Setelah dipastikan tak terlibat dalam kasus perampokan yang dituduhkan, Halimi dan satu orang diperbolehkan pulang pada 26 Desember 2019 pukul 13.00. Akan tetapi barang-barang miliknya yang disita aparat tidak kunjung dikembalikan.

"Besoknya tanggal 27 Desember 2019 saya melakukan visum di RS Kota Yogyakarta karena mata saya bengkak, pandangan kabur dan telinga berdenging," tuturnya.

Lalu pada 27 Desember 2019 malam, Halimi yang didampingi rekannya melaporkan kasus yang dialaminya itu ke Sentra Pelayanan Kepolisian Terpadu (SPKT) SPKT Polda DIY. Ia menuntut aparat kepolisian meminta maaf secara terbuka dan mengembalikan barang-barangnya.

Terpisah, Kabid Humas Polda DIY Kombes Yuliyanto saat dimintai konfirmasinya membenarkan adanya pelaporan dari Halimi tersebut.

"Pelaporan (Halimi) itu ada (di SPKT Polda DIY)," kata Yuliyanto melalui pesan singkat kepada detikcom.

Saat dimintai konfirmasinya, Kapolresta Yogyakarta Kombes Armaini angkat bicara mengenai pengakuan dan pelaporan Halimi ke Polda DIY. Apa kata Armaini?

"Begini, itu kan yang namanya Polri bisa saja melakukan pemeriksaan selaku saksi. Nanti kan di kantor ini kan pasti akan dilakukan pemeriksaan, dilihat nanti mana yang jadi tersangka, mana yang jadi saksi kan," kata Kapolresta Yogyakarta Kombes Armaini ditemui wartawan di Mapolresta Yogyakarta.

Namun saat ditanya apakah betul anggota Polresta Yogyakarta yang diduga melakukan salah tangkap seperti pengakuan Halimi, Armaini belum bisa memastikan.

"Yang dia laporkan (ke SPKT Polda DIY) siapa? Kalau memang yang dia laporkan ke Polresta (Yogyakarta), ya berarti tuduhan dia ke Polresta (Yogyakarta)," ujarnya.

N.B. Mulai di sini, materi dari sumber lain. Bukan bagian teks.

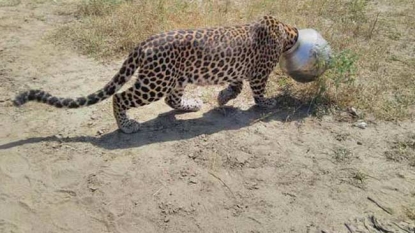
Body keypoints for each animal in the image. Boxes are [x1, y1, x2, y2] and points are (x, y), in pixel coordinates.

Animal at [13, 15, 300, 134]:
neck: (285, 30)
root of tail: (143, 43)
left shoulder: (239, 69)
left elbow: (236, 85)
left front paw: (222, 97)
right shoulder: (259, 73)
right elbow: (258, 92)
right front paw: (268, 102)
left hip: (175, 77)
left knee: (171, 100)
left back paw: (192, 104)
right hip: (155, 82)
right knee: (119, 97)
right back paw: (127, 126)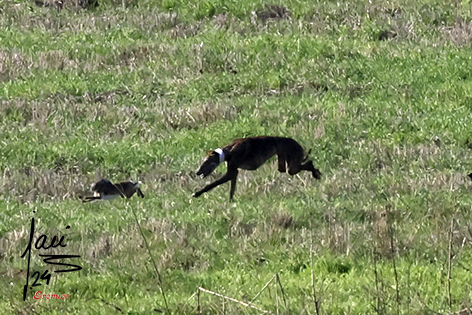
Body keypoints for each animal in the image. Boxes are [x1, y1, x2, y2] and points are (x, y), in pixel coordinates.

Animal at [194, 136, 322, 200]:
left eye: (206, 162)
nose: (197, 172)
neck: (228, 151)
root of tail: (297, 143)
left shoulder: (231, 171)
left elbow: (212, 184)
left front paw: (197, 193)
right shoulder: (234, 172)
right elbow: (232, 189)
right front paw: (231, 202)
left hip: (291, 167)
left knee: (309, 163)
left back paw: (316, 173)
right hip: (284, 164)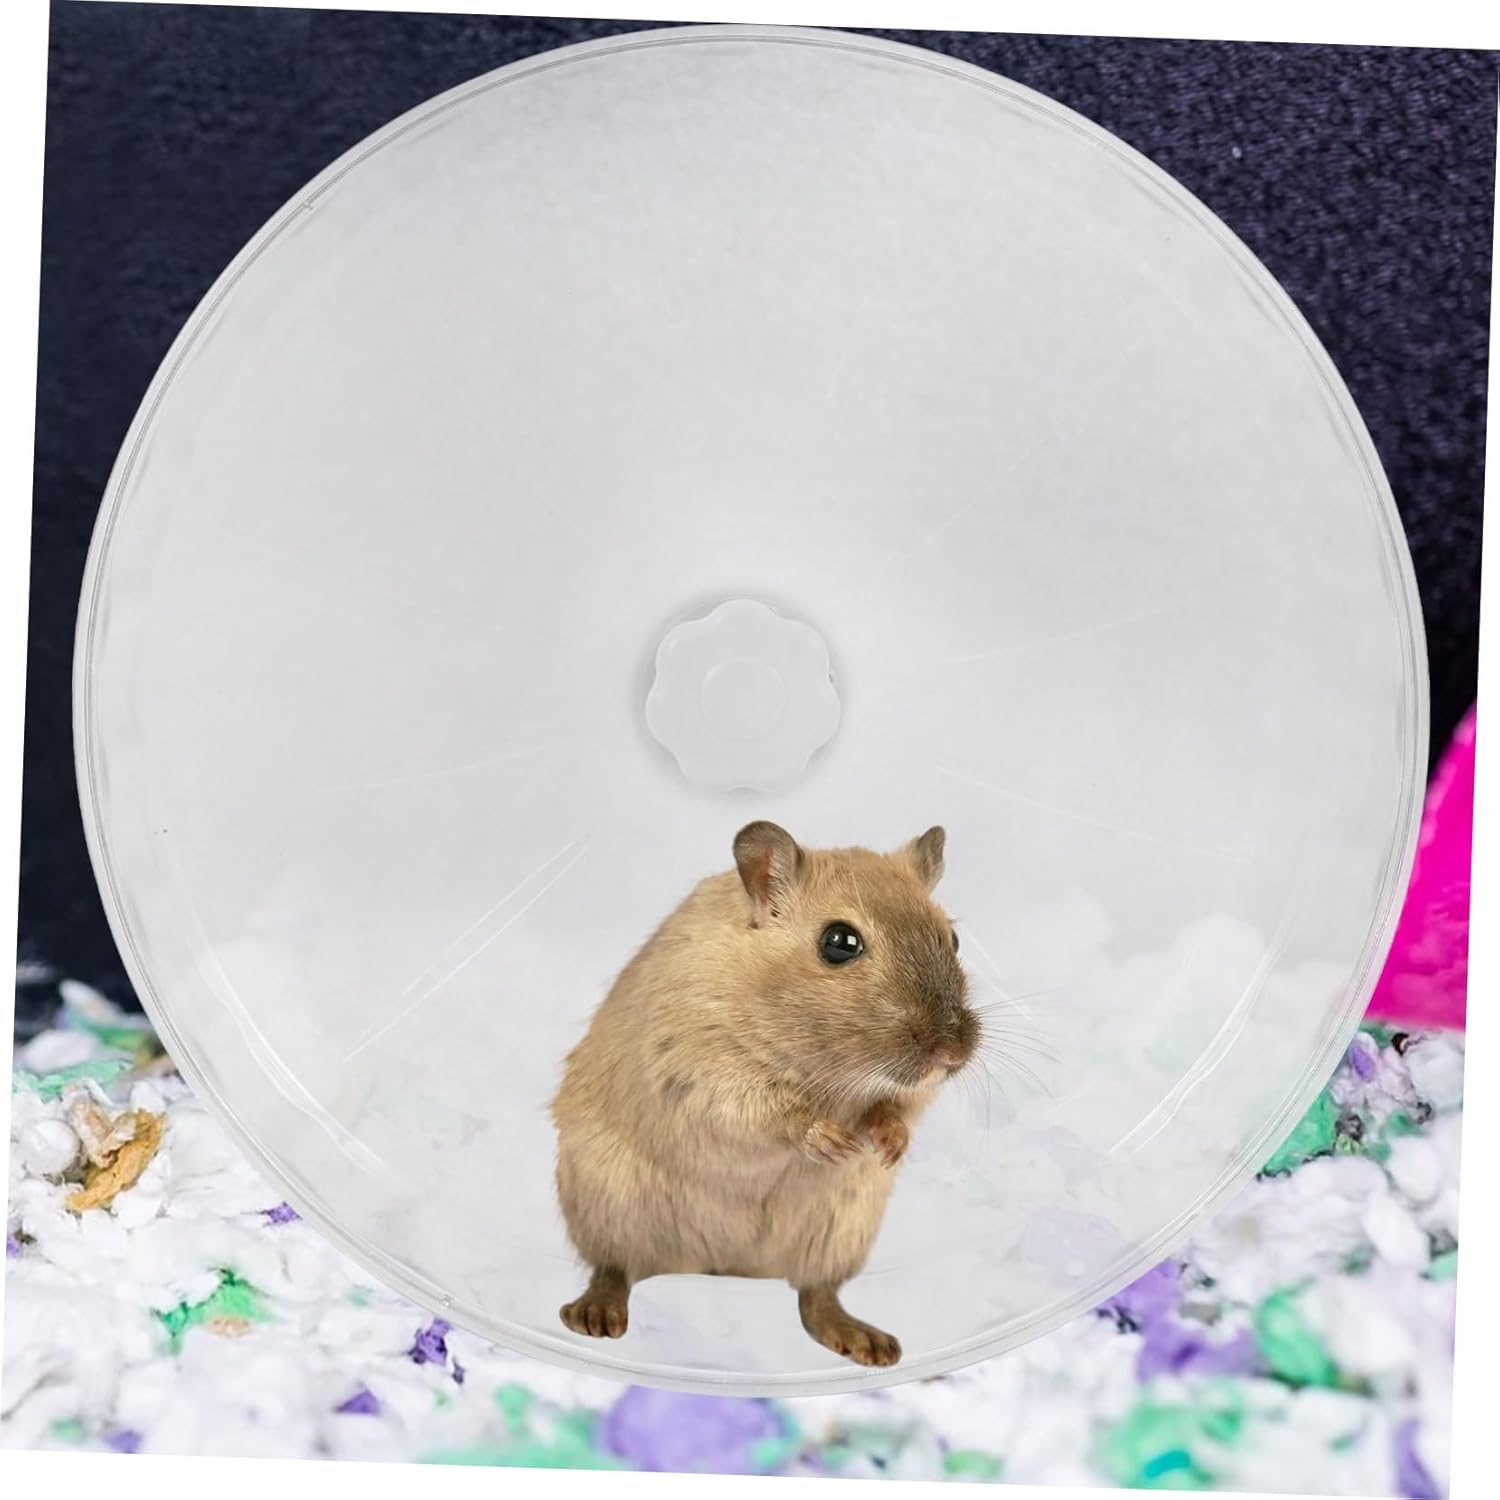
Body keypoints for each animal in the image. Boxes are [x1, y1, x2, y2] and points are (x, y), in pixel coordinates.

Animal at [551, 820, 979, 1367]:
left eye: (954, 938)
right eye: (840, 942)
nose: (952, 1054)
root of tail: (724, 1266)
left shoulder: (905, 1094)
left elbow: (896, 1108)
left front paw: (887, 1146)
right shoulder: (703, 1067)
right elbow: (771, 1113)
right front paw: (833, 1142)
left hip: (840, 1230)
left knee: (815, 1296)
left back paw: (872, 1345)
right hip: (608, 1204)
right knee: (614, 1267)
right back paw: (594, 1319)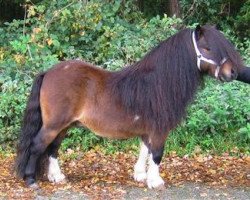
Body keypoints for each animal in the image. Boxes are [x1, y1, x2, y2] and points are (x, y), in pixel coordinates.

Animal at [15, 24, 244, 188]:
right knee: (37, 145)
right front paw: (155, 181)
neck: (159, 81)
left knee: (53, 148)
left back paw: (56, 177)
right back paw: (31, 180)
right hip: (54, 125)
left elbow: (145, 150)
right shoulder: (159, 129)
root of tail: (48, 72)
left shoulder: (147, 128)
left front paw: (140, 175)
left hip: (63, 126)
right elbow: (157, 153)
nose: (232, 72)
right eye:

"Ya udah, kalau memang dia lapor, ya kami tunggu nanti hasil pemeriksaan daripada Polda bagaimana. Kami tunggu lah hasil pemeriksaan Polda bagaimana," sebut Armaini.

Terkait materi pelaporan Halimi soal pemukulan dan tidak adanya surat penangkapan, Armaini juga menyebut memilih menunggu hasil pemeriksaan Polda DIY.

"Ya nanti kami tunggu lah dari Polda bagaimana. Kalau memang ada terjadi kesalahan prosedur ya nanti kami, kan ada mekanismenya juga sendiri...," katanya.

"Kami menunggu dari hasil pemeriksaan dari Polda. Bagaimana hasilnya kan nanti akan disampaikan sama kami. Kalau memang terjadi kesalahan prosedur dalam persoalan penyidikan, pasti kan ada tindaklanjutnya nanti," imbuh Armaini.